The replacement is due this summer and GM says it does have a better marketing budget reserved for it this time around.
The Volt promises 50 miles EV range – more than double competitive, but larger PHEVs – and 41 mpg on gas. It’s head Chevrolet marketer Steve Majoros’ job to help make the slogan behind him true for the 2016 Volt. The company stopped advertising gen-one outside of California and tech events where people were perceived ready to comprehend and embrace it. The new car is hoped to appeal to a broader audience. Social media-based and other communications strategies are in the works.
And it’s starting to look like GM’s plan is unfolding, what ever it may specifically be.
The gen-two Volt’s drive unit – electrified transmission – has been revised to make it compatible – the former one wasn’t – to graft into other models, with the Malibu Hybrid being the first of potentially more hybrids in different shapes and sizes.
SEE ALSO: Here’s Why The 2016 Malibu Hybrid Could Launch GM’s New Hybrid Era
This follows through on what had been said in January 2014, when things looked still uninspiring. Then, GM’s Kevin Kelly, manager, Electric Vehicle and Hybrid Communications held the line.
“Gen two of our E-REV technology is far under development and so we’ll have more to say about that,” he said. “I can’t tell you when, but we’ll have more to say about that. Rest assured we are committed to the technology.”

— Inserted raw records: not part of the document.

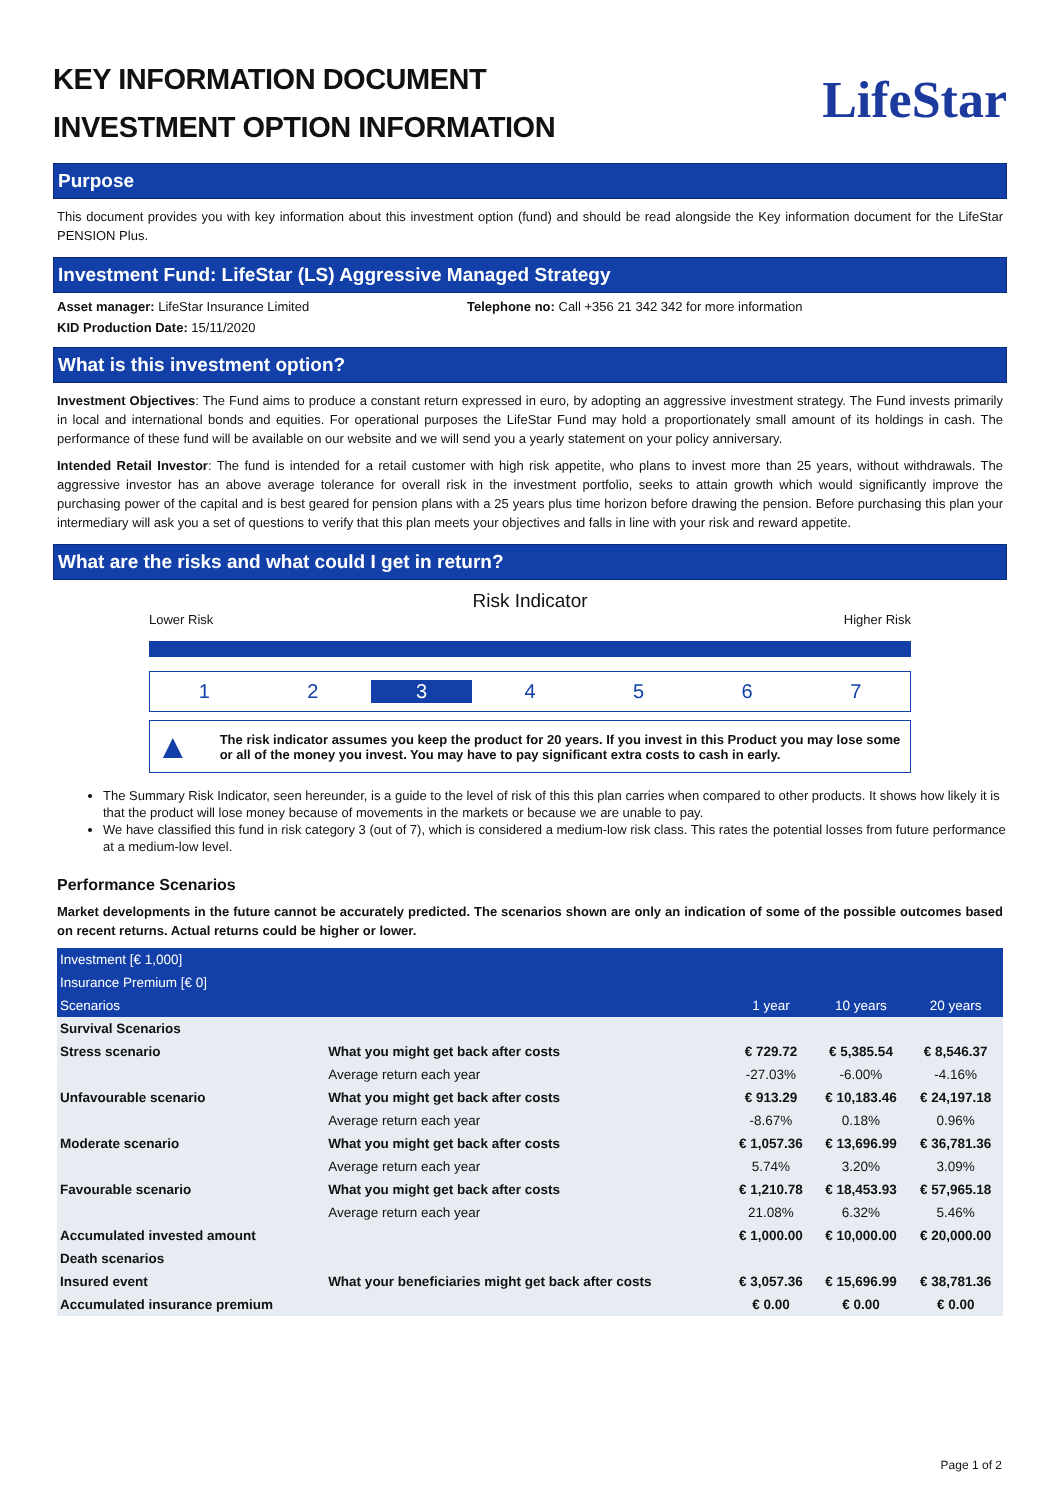KEY INFORMATION DOCUMENT
INVESTMENT OPTION INFORMATION
LifeStar
Purpose
This document provides you with key information about this investment option (fund) and should be read alongside the Key information document for the LifeStar PENSION Plus.
Investment Fund: LifeStar (LS) Aggressive Managed Strategy
Asset manager: LifeStar Insurance Limited Telephone no: Call +356 21 342 342 for more information
KID Production Date: 15/11/2020
What is this investment option?
Investment Objectives: The Fund aims to produce a constant return expressed in euro, by adopting an aggressive investment strategy. The Fund invests primarily in local and international bonds and equities. For operational purposes the LifeStar Fund may hold a proportionately small amount of its holdings in cash. The performance of these fund will be available on our website and we will send you a yearly statement on your policy anniversary.
Intended Retail Investor: The fund is intended for a retail customer with high risk appetite, who plans to invest more than 25 years, without withdrawals. The aggressive investor has an above average tolerance for overall risk in the investment portfolio, seeks to attain growth which would significantly improve the purchasing power of the capital and is best geared for pension plans with a 25 years plus time horizon before drawing the pension. Before purchasing this plan your intermediary will ask you a set of questions to verify that this plan meets your objectives and falls in line with your risk and reward appetite.
What are the risks and what could I get in return?
Risk Indicator
Lower Risk Higher Risk
1 2 3 4 5 6 7
▲ The risk indicator assumes you keep the product for 20 years. If you invest in this Product you may lose some or all of the money you invest. You may have to pay significant extra costs to cash in early.
The Summary Risk Indicator, seen hereunder, is a guide to the level of risk of this this plan carries when compared to other products. It shows how likely it is that the product will lose money because of movements in the markets or because we are unable to pay.
We have classified this fund in risk category 3 (out of 7), which is considered a medium-low risk class. This rates the potential losses from future performance at a medium-low level.
Performance Scenarios
Market developments in the future cannot be accurately predicted. The scenarios shown are only an indication of some of the possible outcomes based on recent returns. Actual returns could be higher or lower.
| Investment [€ 1,000] | | | | |
| Insurance Premium [€ 0] | | | | |
| Scenarios | | 1 year | 10 years | 20 years |
| Survival Scenarios | | | | |
| Stress scenario | What you might get back after costs | € 729.72 | € 5,385.54 | € 8,546.37 |
| | Average return each year | -27.03% | -6.00% | -4.16% |
| Unfavourable scenario | What you might get back after costs | € 913.29 | € 10,183.46 | € 24,197.18 |
| | Average return each year | -8.67% | 0.18% | 0.96% |
| Moderate scenario | What you might get back after costs | € 1,057.36 | € 13,696.99 | € 36,781.36 |
| | Average return each year | 5.74% | 3.20% | 3.09% |
| Favourable scenario | What you might get back after costs | € 1,210.78 | € 18,453.93 | € 57,965.18 |
| | Average return each year | 21.08% | 6.32% | 5.46% |
| Accumulated invested amount | | € 1,000.00 | € 10,000.00 | € 20,000.00 |
| Death scenarios | | | | |
| Insured event | What your beneficiaries might get back after costs | € 3,057.36 | € 15,696.99 | € 38,781.36 |
| Accumulated insurance premium | | € 0.00 | € 0.00 | € 0.00 |
Page 1 of 2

Data and innovations developed from the Volt will lead to more, he had said.
“The technology is vital to us, but the technology that’s in the Volt has already paved the way for us to do things with Spark EV [and other cars pending],” said Kelly who mentioned hardware, software, algorithms, and more that were pioneered with the Volt.

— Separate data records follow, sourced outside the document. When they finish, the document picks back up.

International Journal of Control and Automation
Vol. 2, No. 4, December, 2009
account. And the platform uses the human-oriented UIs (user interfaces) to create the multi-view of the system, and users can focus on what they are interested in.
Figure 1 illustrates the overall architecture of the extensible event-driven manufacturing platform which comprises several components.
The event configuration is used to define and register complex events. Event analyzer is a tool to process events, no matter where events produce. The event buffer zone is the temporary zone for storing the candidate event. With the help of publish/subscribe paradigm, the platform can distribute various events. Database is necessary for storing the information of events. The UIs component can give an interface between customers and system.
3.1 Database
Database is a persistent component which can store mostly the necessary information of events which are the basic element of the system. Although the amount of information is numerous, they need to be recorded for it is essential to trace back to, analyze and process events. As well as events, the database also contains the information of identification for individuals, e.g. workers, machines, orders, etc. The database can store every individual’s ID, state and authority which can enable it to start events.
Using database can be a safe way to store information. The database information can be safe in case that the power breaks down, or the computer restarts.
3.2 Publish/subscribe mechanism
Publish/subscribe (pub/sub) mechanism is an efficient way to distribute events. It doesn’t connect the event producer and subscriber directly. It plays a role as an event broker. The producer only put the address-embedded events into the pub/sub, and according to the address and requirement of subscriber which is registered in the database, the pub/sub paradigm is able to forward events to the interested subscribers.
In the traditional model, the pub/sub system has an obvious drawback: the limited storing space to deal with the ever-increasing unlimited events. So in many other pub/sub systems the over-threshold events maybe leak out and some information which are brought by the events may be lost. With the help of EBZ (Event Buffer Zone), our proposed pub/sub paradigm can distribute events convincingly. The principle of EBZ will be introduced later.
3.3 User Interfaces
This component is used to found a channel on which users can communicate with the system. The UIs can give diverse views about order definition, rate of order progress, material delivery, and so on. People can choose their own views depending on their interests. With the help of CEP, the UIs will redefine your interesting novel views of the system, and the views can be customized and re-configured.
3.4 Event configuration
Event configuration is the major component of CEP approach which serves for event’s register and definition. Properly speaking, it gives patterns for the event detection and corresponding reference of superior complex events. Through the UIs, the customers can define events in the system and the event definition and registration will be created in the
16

Whether GM can keep up the pace is anyone’s guess but the competition doesn’t sleep either, and global pressures conspire to push it and all others.
Accusations remain that automakers are only doing just enough to stay ahead of regulations.
Automakers cite challenges limiting them to the pace they’ve been able to run.
Whatever is true, GM is known to keep its cards close to its chest. Closer than Mercedes-Benz, for example, which up and announced 10 new plug-in cars will be here by 2017.
GM by contrast meant the Bolt to be a complete surprise out of left field – or rather Australia – but a GM employee blew the secret the weekend prior to its January reveal. Also, key details about the Volt and CT6 PHEV were unknown until GM chose to disclose them, and few saw the Malibu Hybrid coming.
Cadillac President Johan de Nysschen says the 335-horsepower CT6 plug-in hybrid will get 37 miles (60km) on the Chinese test cycle, which is similar to the liberal EU cycle. Its battery is a reconfigured 18.4-kwh unit from the 2016 Volt and is double the size found in other luxury PHEVs.
What we do know is GM has said it wants half a million electrified cars by 2017. It has in quick succession shown new competitive products and says at the same time this is not all we’ll see.
Or, perhaps in the ebb and flow of automakers’ productivity, GM’s latest spurt of benchmarks is just a random fluke? Maybe we’ll soon hear of a next-step forward from Ford, or BMW, or Tesla, or someone else?
And it remains true GM has had a checkered track record in the eyes of critics while it has insisted it’s managed its portfolio against cost and marketing constraints known most clearly to it.
There are more unknowns than knowns, but GM is at the moment looking pretty solid.